Gas/solid and solid-state interactions of stimulated nanostructures

受激纳米结构的气/固和固态相互作用

• 批准号: 386021-2011
• 负责人: Braidy, Nadi
• 金额: $ 1.89万
• 依托单位: Université de Sherbrooke
• 依托单位国家: 加拿大
• 项目类别: Discovery Grants Program - Individual
• 财政年份: 2015
• 资助国家: 加拿大
• 起止时间: 2015-01-01 至 2016-12-31
• 项目状态: 已结题
• 来源: https://www.nserc-crsng.gc.ca/ase-oro/Details-Detailles_eng.asp?id=572910
• 关键词: Gas; solid; state; interactions; stimulated

Interface-driven reactions are critical to a number of important applications: catalysis, filtration, batteries, detection units, fuel cells, etc. The interaction occurring between the environment and nanoparticles (NPs) defines their functionality and technological relevance. The surface interacts dynamically with gaseous species via sorption mechanisms: on the gas side of the interface, reactions kinetics is affected by the nature of the NP, which is in constant evolution as a result of reaction and diffusion occurring on its surface. The proposed research program is to investigate the stimulated interaction of nanostructures with their environment. Stimulation can be provided using the traditional way, i.e. by radiative heating, but also using microwave (MW) and magnetic induction (IND). The *expected outcomes* from understanding how nanostructures transduce heat and impart the energy to the surface reactions, include the possibility of improving surface-driven processes, such as catalysis, filtration, energy storage, etc. Ni-nanoferrites are catalytically-active materials exhibiting a strong absorption to MWs. These are also magnetic materials susceptible to IND heating, making them the ideal material for the investigation of stimulated surface activity. Obj. #1 is to develop and optimize the fabrication of Ni-nanoferrites by vaporizing a colloidal suspension using plasma-induction. Obj. #2 is to study the NPs interactions with the surrounding gases during stimulation using electron microscopy, diffraction, spectroscopy and mass-spectrometry. Sub-objective #2a focuses on the materials side of the interface (solid-state reactions and diffusion) while sub-objective #2b is concerned with the gaseous side of the interface (sorption and gas-solid reaction mechanisms). The initial fundamental investigations are intended to build the knowledge, the tools and the protocol to accomplish obj. #3: the study of other types of materials having magnetic and catalytic properties while exhibiting sensitivity to MW/IND field, such as carbides and oxides of Fe and Ni. These studies will then assist obj. #4: understanding the behaviour of Ni and Fe carbides and oxides for industry-relevant reactions.

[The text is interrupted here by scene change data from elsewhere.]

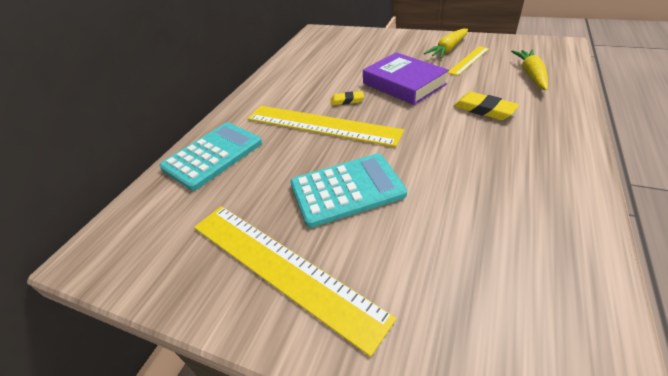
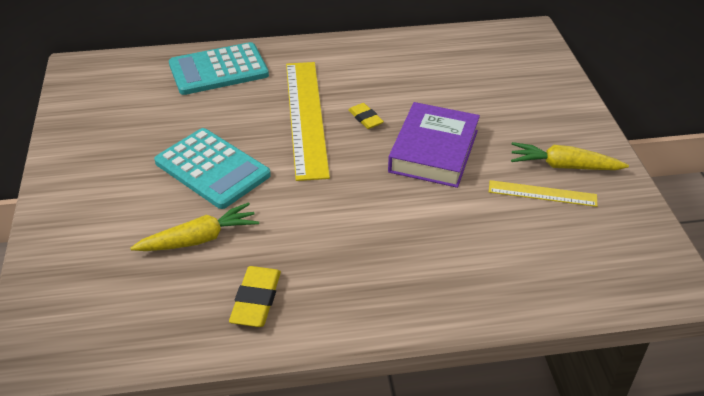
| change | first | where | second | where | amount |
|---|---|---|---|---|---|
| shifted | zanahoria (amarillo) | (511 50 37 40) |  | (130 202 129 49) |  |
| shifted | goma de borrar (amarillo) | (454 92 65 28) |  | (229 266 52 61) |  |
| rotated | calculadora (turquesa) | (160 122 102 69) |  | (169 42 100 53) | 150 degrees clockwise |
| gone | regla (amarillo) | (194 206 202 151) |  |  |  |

界面驱动的反应对于许多重要应用至关重要：催化，过滤，电池，检测单元，燃料电池等。环境和纳米颗粒（NP）之间发生的相互作用定义了它们的功能和技术相关性。表面通过吸附机制与气态物质动态相互作用：在界面的气体侧，反应动力学受NP性质的影响，NP由于其表面上发生的反应和扩散而不断演变。 拟议的研究计划是研究纳米结构与环境的相互作用。刺激可以使用传统方式提供，即通过辐射加热，但也可以使用微波（MW）和磁感应（IND）。理解纳米结构如何吸收热量并将能量传递给表面反应的预期结果包括改善表面驱动过程的可能性，如催化，过滤，能量储存等。 Ni-纳米铁氧体是对MW表现出强吸收的催化活性材料。这些也是对IND加热敏感的磁性材料，使其成为研究受激表面活性的理想材料。目标#1是开发和优化镍纳米铁氧体的制造，通过使用等离子体感应蒸发胶体悬浮液。目标#2是使用电子显微镜、衍射、光谱和质谱研究在刺激期间NP与周围气体的相互作用。次级目标2a侧重于界面的材料侧（固态反应和扩散），而次级目标2b涉及界面的气体侧（吸附和气-固反应机制）。最初的基础研究旨在建立知识，工具和协议，以实现目标#3：研究具有磁性和催化性能的其他类型的材料，同时对MW/IND场表现出敏感性，例如Fe和Ni的碳化物和氧化物。这些研究将有助于目标4：了解工业相关反应中镍和铁的碳化物和氧化物的行为。